Records for the task:
------------------------------------------------------------------------

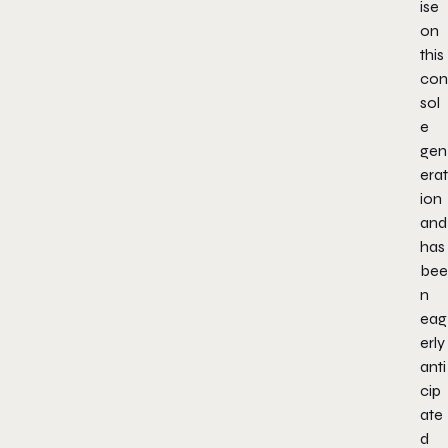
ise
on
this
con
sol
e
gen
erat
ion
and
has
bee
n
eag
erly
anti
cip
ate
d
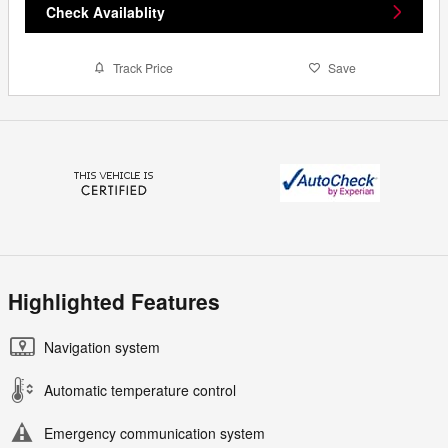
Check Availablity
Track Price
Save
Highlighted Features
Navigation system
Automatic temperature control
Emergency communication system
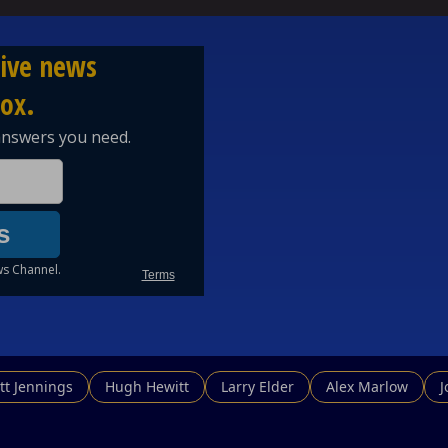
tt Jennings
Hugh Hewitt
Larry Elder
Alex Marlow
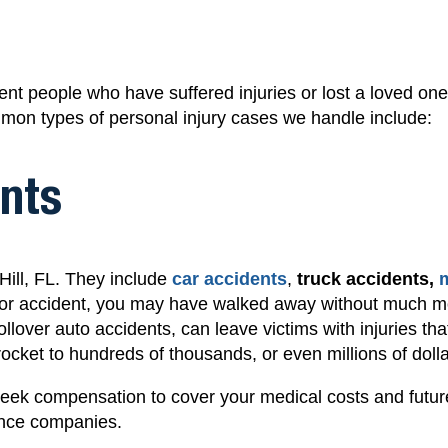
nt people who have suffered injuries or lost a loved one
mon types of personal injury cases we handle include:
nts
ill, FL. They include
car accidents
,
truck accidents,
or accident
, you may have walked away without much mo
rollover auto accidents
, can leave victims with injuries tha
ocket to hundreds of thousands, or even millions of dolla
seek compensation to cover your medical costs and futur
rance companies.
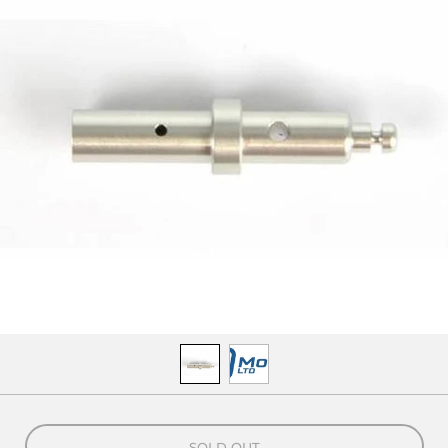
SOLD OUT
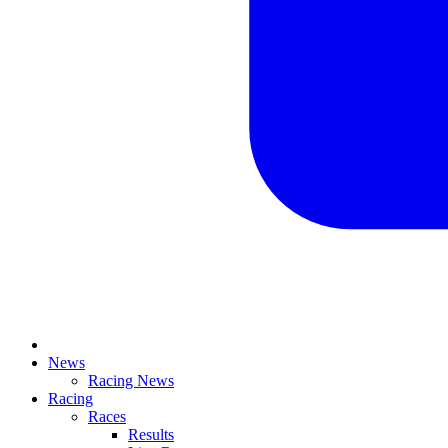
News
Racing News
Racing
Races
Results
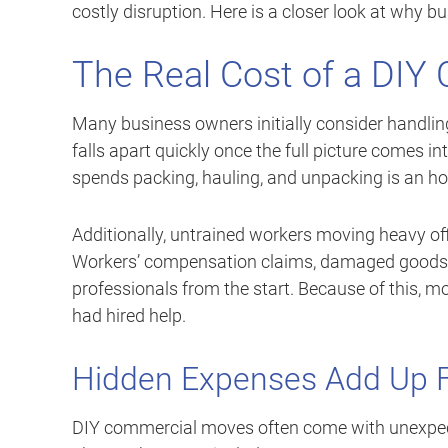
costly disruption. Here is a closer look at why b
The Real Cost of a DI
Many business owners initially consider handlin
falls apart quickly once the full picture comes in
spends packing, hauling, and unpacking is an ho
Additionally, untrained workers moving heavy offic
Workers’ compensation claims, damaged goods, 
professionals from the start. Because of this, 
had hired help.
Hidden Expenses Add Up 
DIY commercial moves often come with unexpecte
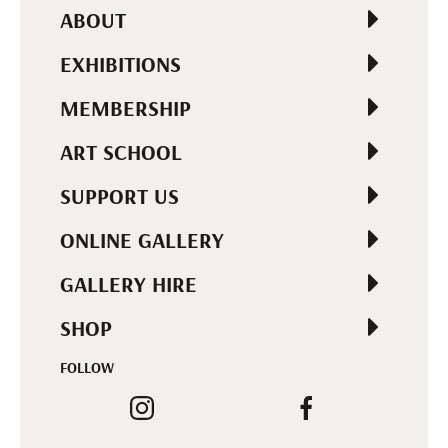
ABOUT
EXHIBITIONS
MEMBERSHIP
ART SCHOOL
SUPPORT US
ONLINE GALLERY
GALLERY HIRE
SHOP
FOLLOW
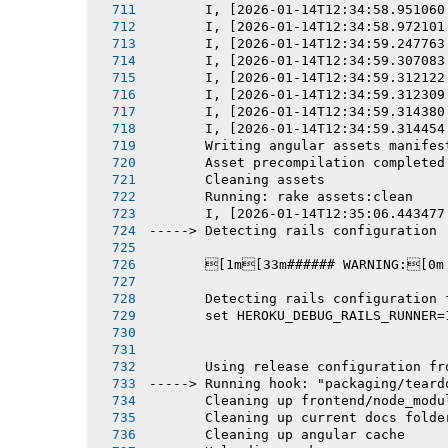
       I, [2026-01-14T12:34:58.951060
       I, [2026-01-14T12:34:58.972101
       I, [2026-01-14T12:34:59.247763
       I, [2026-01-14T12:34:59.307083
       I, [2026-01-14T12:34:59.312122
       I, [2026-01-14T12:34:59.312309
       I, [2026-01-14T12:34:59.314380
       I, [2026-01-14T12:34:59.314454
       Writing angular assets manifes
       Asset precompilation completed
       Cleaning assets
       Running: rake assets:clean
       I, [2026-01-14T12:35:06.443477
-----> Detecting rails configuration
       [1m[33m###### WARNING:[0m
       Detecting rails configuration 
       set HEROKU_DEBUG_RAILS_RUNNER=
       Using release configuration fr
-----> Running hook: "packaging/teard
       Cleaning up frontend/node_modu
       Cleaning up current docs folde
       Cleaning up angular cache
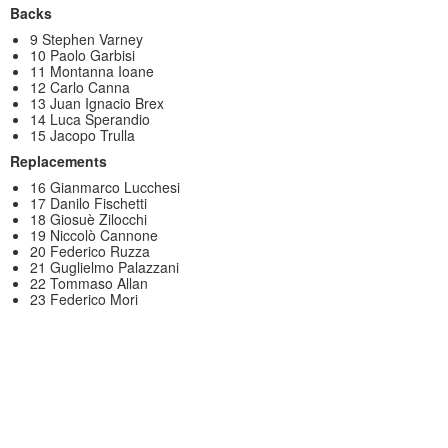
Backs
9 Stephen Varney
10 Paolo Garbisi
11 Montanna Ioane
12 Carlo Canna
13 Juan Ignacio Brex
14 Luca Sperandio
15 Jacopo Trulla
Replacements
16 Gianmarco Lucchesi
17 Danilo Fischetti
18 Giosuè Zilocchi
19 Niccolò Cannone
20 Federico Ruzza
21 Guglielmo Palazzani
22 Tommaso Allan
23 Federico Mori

------------------------------------------------------------------------

Leaving out each picture, repeat exactly the lines above from the one that contains "tt Jennings" through the one that contains "rollover auto accidents".

Task result:
tt Jennings
Hugh Hewitt
Larry Elder
Alex Marlow
nt people who have suffered injuries or lost a loved one
mon types of personal injury cases we handle include:
nts
ill, FL. They include
car accidents
,
truck accidents,
or accident
, you may have walked away without much mo
rollover auto accidents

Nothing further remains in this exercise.